The problem is, there are familiar faces and a question of who is a friend and who is foe made all the more difficult because of the enemy, if it was the enemy, simply because it didn’t look or sound or act like the enemy.
Now, it appears, his problems stem from another operation he participated in.
It took almost an hour to recover. Monroe didn’t come looking for me, so I think they knew it would take some time for me to get my legs back.
And it felt good to stand under the hot shower for twenty-odd minutes, letting the warmth of the water sink into my bones and clear my head.
How long had Bamfield have an eye on me? It was a question that sprung to mind the moment I saw him in the desert camp. I’d heard if you were transferred to one of his commands, at some point, it was not because it was another posting, it was because he wanted you there.
I’d been specially selected by Bamfield personally, out of the preliminary training camp, to further my military career under his oversight.
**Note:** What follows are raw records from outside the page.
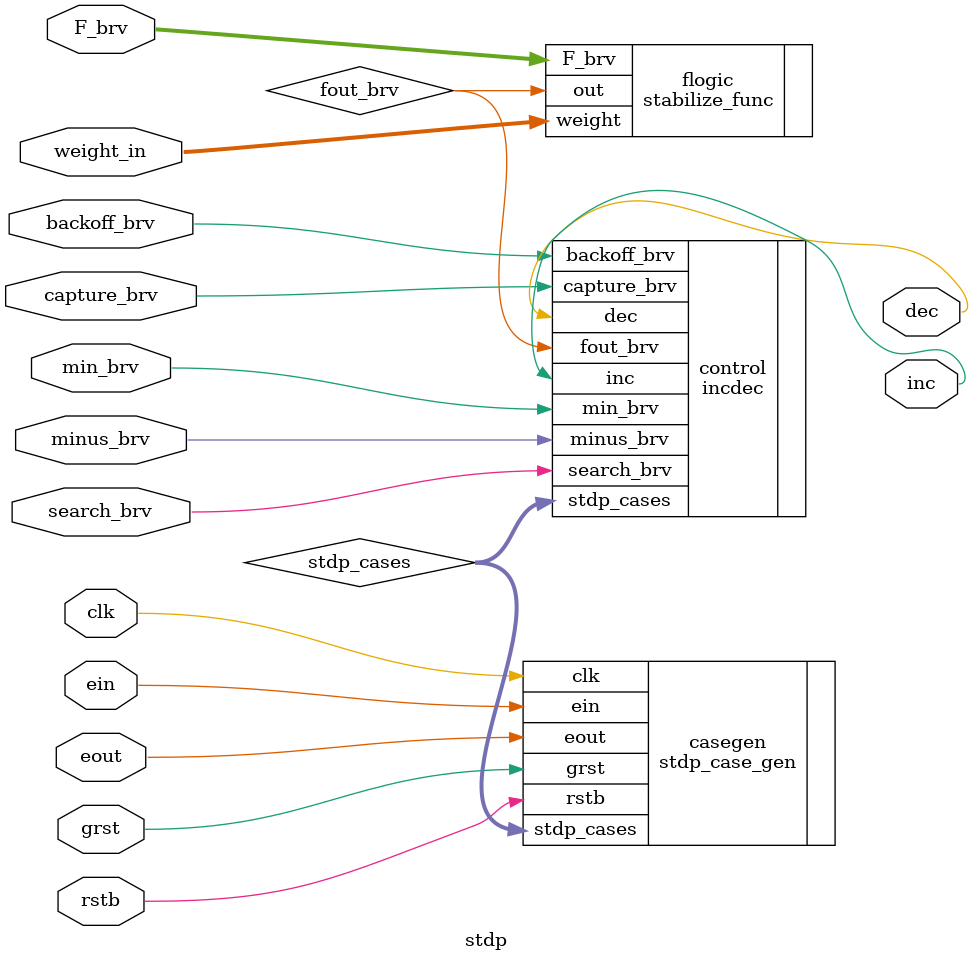
<source format=sv>

/*
 * Author: Harideep Nair
 *
 * Implements the STDP logic for each synapse.
 * Generates control signals for incrementing/decrementing the corresponding synaptic weight based on four cases as below.
 * capture - both input and output spikes are present; input spike arrives before or at the same time as output spike.
 * minus   - both input and output spikes are present; output spike arrives before input spike.
 * search  - only input spike is present.
 * backoff - only output spike is present.
 * Case when both input and output spikes are absent is implicit; elicits no change.
 *
 * Inputs      : weight_in     - corresponding synaptic weight 
 *               ein           - input spike for the corresponding synapses encoded as 0->1 edge
 *               eout          - output spike of the neuron encoded as 0->1 edge
 *               capture_brv   - BRVs for STDP's 'capture' case
 *               minus_brv     - BRVs for STDP's 'minus' case
 *               search_brv    - BRVs for STDP's 'search' case
 *               backoff_brv   - BRVs for STDP's 'backoff' case
 *               min_brv       - BRVs for enforcing a minimum probability for update
 *               F_brv         - BRVs for stabilizing weights towards 0 and wmax
 *               clk           - unit clock for temporal encoding
 *               grst          - 1-cycle wide gamma clock pulse
 *               rstb          - synchronous active low system reset
 * Outputs     : inc           - increment signal to increase the synaptic weight
 *               dec           - decrement signal to decrease the synaptic weight
 */

module stdp #(parameter WRES='d3)
    (
     input logic [WRES-1:0] weight_in,
     input logic ein,
     input logic eout,
     input logic capture_brv,
     input logic minus_brv,
     input logic search_brv,
     input logic backoff_brv,
     input logic min_brv,
     input logic [(1<<WRES)-3:0] F_brv,
     input logic clk,
     input logic grst,
     input logic rstb,
     output logic inc,
     output logic dec
    );

    logic [3:0] stdp_cases;
    logic fout_brv;

    stdp_case_gen casegen (.stdp_cases(stdp_cases),
                           .ein(ein),
                           .eout(eout),
                           .clk(clk),
                           .grst(grst),
                           .rstb(rstb)
                          );

    stabilize_func #(WRES) flogic (.out(fout_brv),
                                   .weight(weight_in),
                                   .F_brv(F_brv)
                                  );

    incdec control (.inc(inc),
                    .dec(dec),
                    .stdp_cases(stdp_cases),
                    .capture_brv(capture_brv),
                    .minus_brv(minus_brv),
                    .search_brv(search_brv),
                    .backoff_brv(backoff_brv),
                    .min_brv(min_brv),
                    .fout_brv(fout_brv)
              );
    
endmodule

</source>
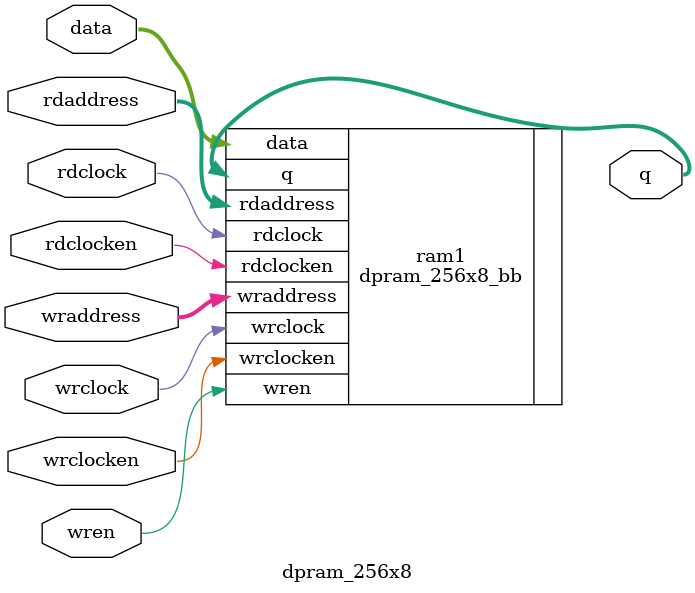
<source format=v>
`include "dpram_32x32.v"

module dpram_256x8 (
	data,
	wren,
	wraddress,
	rdaddress,
	wrclock,
	wrclocken,
	rdclock,
	rdclocken,
	q);

	input [7:0] data;
	input  wren;
	input [7:0] wraddress;
	input [7:0] rdaddress;
	input  wrclock;
	input  wrclocken;
	input  rdclock;
	input  rdclocken;
	output [7:0] q;


	dpram_256x8_bb ram1 (
		.data(data),
		.wren(wren),
		.wraddress(wraddress),
		.rdaddress(rdaddress),
		.wrclock(wrclock),
		.wrclocken(wrclocken),
		.rdclock(rdclock),
		.rdclocken(rdclocken),
		.q(q));



endmodule

</source>
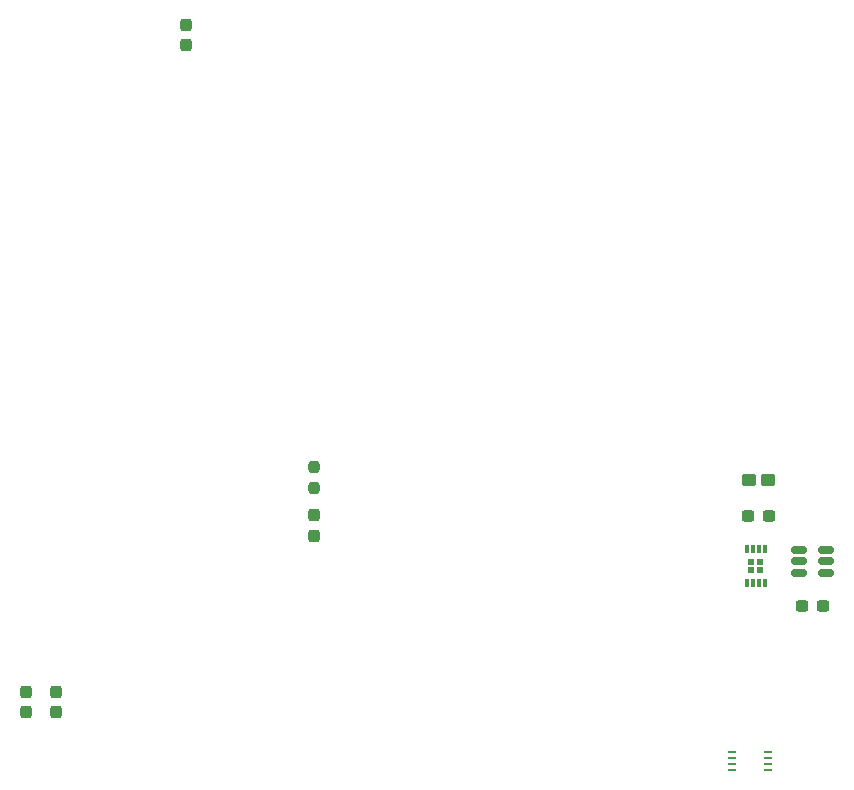
<source format=gbr>
%TF.GenerationSoftware,KiCad,Pcbnew,7.0.10*%
%TF.CreationDate,2024-02-05T19:05:00-08:00*%
%TF.ProjectId,pcb_lab,7063625f-6c61-4622-9e6b-696361645f70,rev?*%
%TF.SameCoordinates,Original*%
%TF.FileFunction,Paste,Top*%
%TF.FilePolarity,Positive*%
%FSLAX46Y46*%
G04 Gerber Fmt 4.6, Leading zero omitted, Abs format (unit mm)*
G04 Created by KiCad (PCBNEW 7.0.10) date 2024-02-05 19:05:00*
%MOMM*%
%LPD*%
G01*
G04 APERTURE LIST*
G04 Aperture macros list*
%AMRoundRect*
0 Rectangle with rounded corners*
0 $1 Rounding radius*
0 $2 $3 $4 $5 $6 $7 $8 $9 X,Y pos of 4 corners*
0 Add a 4 corners polygon primitive as box body*
4,1,4,$2,$3,$4,$5,$6,$7,$8,$9,$2,$3,0*
0 Add four circle primitives for the rounded corners*
1,1,$1+$1,$2,$3*
1,1,$1+$1,$4,$5*
1,1,$1+$1,$6,$7*
1,1,$1+$1,$8,$9*
0 Add four rect primitives between the rounded corners*
20,1,$1+$1,$2,$3,$4,$5,0*
20,1,$1+$1,$4,$5,$6,$7,0*
20,1,$1+$1,$6,$7,$8,$9,0*
20,1,$1+$1,$8,$9,$2,$3,0*%
G04 Aperture macros list end*
%ADD10RoundRect,0.237500X0.237500X-0.300000X0.237500X0.300000X-0.237500X0.300000X-0.237500X-0.300000X0*%
%ADD11RoundRect,0.237500X-0.237500X0.250000X-0.237500X-0.250000X0.237500X-0.250000X0.237500X0.250000X0*%
%ADD12RoundRect,0.237500X-0.237500X0.300000X-0.237500X-0.300000X0.237500X-0.300000X0.237500X0.300000X0*%
%ADD13RoundRect,0.250000X0.375000X0.275000X-0.375000X0.275000X-0.375000X-0.275000X0.375000X-0.275000X0*%
%ADD14RoundRect,0.237500X0.300000X0.237500X-0.300000X0.237500X-0.300000X-0.237500X0.300000X-0.237500X0*%
%ADD15R,0.600000X0.500000*%
%ADD16R,0.300000X0.750000*%
%ADD17RoundRect,0.150000X-0.512500X-0.150000X0.512500X-0.150000X0.512500X0.150000X-0.512500X0.150000X0*%
%ADD18RoundRect,0.237500X-0.300000X-0.237500X0.300000X-0.237500X0.300000X0.237500X-0.300000X0.237500X0*%
%ADD19RoundRect,0.237500X0.237500X-0.287500X0.237500X0.287500X-0.237500X0.287500X-0.237500X-0.287500X0*%
%ADD20R,0.750000X0.250000*%
G04 APERTURE END LIST*
D10*
%TO.C,C2*%
X81432400Y-108284500D03*
X81432400Y-106559500D03*
%TD*%
D11*
%TO.C,R1*%
X105791000Y-87503000D03*
X105791000Y-89328000D03*
%TD*%
D12*
%TO.C,C3*%
X94996000Y-50094500D03*
X94996000Y-51819500D03*
%TD*%
D13*
%TO.C,C5*%
X144247700Y-88650700D03*
X142647700Y-88650700D03*
%TD*%
D14*
%TO.C,C6*%
X144330200Y-91698700D03*
X142605200Y-91698700D03*
%TD*%
D15*
%TO.C,U3*%
X143588700Y-95564700D03*
X142838700Y-95564700D03*
X143588700Y-96214700D03*
X142838700Y-96214700D03*
D16*
X143963700Y-94439700D03*
X143463700Y-94439700D03*
X142963700Y-94439700D03*
X142463700Y-94439700D03*
X142463700Y-97339700D03*
X142963700Y-97339700D03*
X143463700Y-97339700D03*
X143963700Y-97339700D03*
%TD*%
D17*
%TO.C,U4*%
X146902200Y-94558700D03*
X146902200Y-95508700D03*
X146902200Y-96458700D03*
X149177200Y-96458700D03*
X149177200Y-95508700D03*
X149177200Y-94558700D03*
%TD*%
D18*
%TO.C,C7*%
X147177200Y-99318700D03*
X148902200Y-99318700D03*
%TD*%
D10*
%TO.C,C1*%
X83972400Y-108284500D03*
X83972400Y-106559500D03*
%TD*%
D19*
%TO.C,D2*%
X105791000Y-93331000D03*
X105791000Y-91581000D03*
%TD*%
D20*
%TO.C,U2*%
X141170300Y-111639200D03*
X141170300Y-112139200D03*
X141170300Y-112639200D03*
X141170300Y-113139200D03*
X144270300Y-113139200D03*
X144270300Y-112639200D03*
X144270300Y-112139200D03*
X144270300Y-111639200D03*
%TD*%
M02*

</source>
I’d made it very clear from the outset that I was not interested in a commission, that I preferred the lower ranks. Officers were a different breed, and I’d not been cut from that cloth. Bamfield had admitted as much when I was first interviewed by him, and several other’s on what I soon discovered was his selection panel.
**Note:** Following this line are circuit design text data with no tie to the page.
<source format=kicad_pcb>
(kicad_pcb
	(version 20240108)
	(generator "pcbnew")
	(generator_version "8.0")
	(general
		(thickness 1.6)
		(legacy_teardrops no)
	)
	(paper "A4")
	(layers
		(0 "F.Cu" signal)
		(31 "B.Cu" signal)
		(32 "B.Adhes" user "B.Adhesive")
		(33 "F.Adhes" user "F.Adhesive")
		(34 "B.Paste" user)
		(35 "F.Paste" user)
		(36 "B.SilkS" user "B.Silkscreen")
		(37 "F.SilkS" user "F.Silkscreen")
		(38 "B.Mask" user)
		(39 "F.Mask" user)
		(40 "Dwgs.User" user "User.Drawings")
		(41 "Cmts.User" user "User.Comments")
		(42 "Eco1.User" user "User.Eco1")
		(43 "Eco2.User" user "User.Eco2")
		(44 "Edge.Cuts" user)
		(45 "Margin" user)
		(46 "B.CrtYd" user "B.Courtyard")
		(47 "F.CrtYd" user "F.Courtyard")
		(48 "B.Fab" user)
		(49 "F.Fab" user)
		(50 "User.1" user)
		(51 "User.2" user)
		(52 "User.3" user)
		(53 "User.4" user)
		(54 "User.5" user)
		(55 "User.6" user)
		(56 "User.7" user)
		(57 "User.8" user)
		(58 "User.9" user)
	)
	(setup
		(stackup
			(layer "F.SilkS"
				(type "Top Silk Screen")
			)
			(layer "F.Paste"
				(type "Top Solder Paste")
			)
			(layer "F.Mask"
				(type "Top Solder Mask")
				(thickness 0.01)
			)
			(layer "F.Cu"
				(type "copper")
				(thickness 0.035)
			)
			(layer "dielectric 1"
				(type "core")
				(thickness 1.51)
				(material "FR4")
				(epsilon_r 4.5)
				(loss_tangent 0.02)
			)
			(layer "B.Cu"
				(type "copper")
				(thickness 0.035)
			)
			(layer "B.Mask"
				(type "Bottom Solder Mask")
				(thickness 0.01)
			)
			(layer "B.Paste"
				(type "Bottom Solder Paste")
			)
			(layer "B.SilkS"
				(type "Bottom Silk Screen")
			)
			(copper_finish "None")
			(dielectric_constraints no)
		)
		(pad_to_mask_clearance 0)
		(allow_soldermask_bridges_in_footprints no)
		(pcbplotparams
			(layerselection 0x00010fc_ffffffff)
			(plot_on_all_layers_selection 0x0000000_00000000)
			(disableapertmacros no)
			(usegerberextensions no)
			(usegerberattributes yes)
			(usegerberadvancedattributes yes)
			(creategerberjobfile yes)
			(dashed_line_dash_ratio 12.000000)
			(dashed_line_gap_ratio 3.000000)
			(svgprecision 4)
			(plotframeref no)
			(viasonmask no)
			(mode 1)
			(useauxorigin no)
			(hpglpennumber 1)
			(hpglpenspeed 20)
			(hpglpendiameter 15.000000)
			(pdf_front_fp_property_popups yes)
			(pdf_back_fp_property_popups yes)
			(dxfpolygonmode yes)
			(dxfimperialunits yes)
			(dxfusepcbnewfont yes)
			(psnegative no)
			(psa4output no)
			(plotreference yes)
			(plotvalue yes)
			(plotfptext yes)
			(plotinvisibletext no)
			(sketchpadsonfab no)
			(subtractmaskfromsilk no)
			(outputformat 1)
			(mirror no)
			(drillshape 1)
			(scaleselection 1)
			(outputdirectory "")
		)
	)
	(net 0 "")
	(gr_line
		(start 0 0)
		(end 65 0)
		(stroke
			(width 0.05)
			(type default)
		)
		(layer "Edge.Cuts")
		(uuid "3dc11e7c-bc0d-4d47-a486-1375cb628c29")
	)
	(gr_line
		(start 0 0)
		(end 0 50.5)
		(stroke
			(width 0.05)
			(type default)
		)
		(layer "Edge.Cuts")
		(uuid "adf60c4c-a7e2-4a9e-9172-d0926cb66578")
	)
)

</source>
They were charged by him to find the best of the best.
And at that first interview, I’d disagreed with his assessment. I’d been in trouble before, and the military was the only place I could go if I didn’t want to serve a stretch in jail. Perhaps it was that innate ability of mine to seek out and become embroiled in trouble that caught his attention.
Certainly over time he and his instructors had honed those skills to a more refined set that, in civilian life, would set me up for a long stay in prison. It begged the question of what I was going to do with myself after the military had finished with me, a question I hadn’t really thought about until I’d been shunted to my last post in a training school of sorts.
I realised now that it had been Bamfield sidelining me until an operation crying out for my particular talents came along.
That disastrous operation with Treen.
Was it his? Or was it someone else who pulled it together, and he just provided the manpower. It had been the first major active offshore operation I’d been on. There’d been a few skirmishes along the way, but that was the first, and in a zone where I don’t think we were meant to be operating.
That had, I thought, been the sole purview of the CIA, and if I looked back on what had happened, there was no doubt the two agents we were supposed to pull out were CIA operatives, it had got too hot for them to stay, and they had clandestinely called for help.
It begged another question, was Bamfield CIA or working with the CIA, with or without the military hierarchy knowing?
The thing is, if it had been pulled off, as expected, no one would be any the wiser in that country, but once they found out, by whatever means it happened, the proverbial had hit the fan. It goes hand in hand with trusting people on the ground who were purportedly working against their country’s regime, for better or worse.
That country had a ‘friendly’ government, that had been ‘supported’ and then been deposed in the usual coup by the military, and, afterwards, the new hardliners got the benefit of those times when the country was a friendly and had military hardware and knowledge to wage war clandestinely or otherwise with its neighbours, given willingly.
Lessons hadn’t been learned after a particular middle east debacle. Maybe lessons would never be learned. Just look at the number of times had relations turned sour after a coup and agents had to hastily withdraw. It seems that my visit had been at the end of another of those ‘diplomatic’ missions that had gone wrong.
If this was such a case, I was about to find out.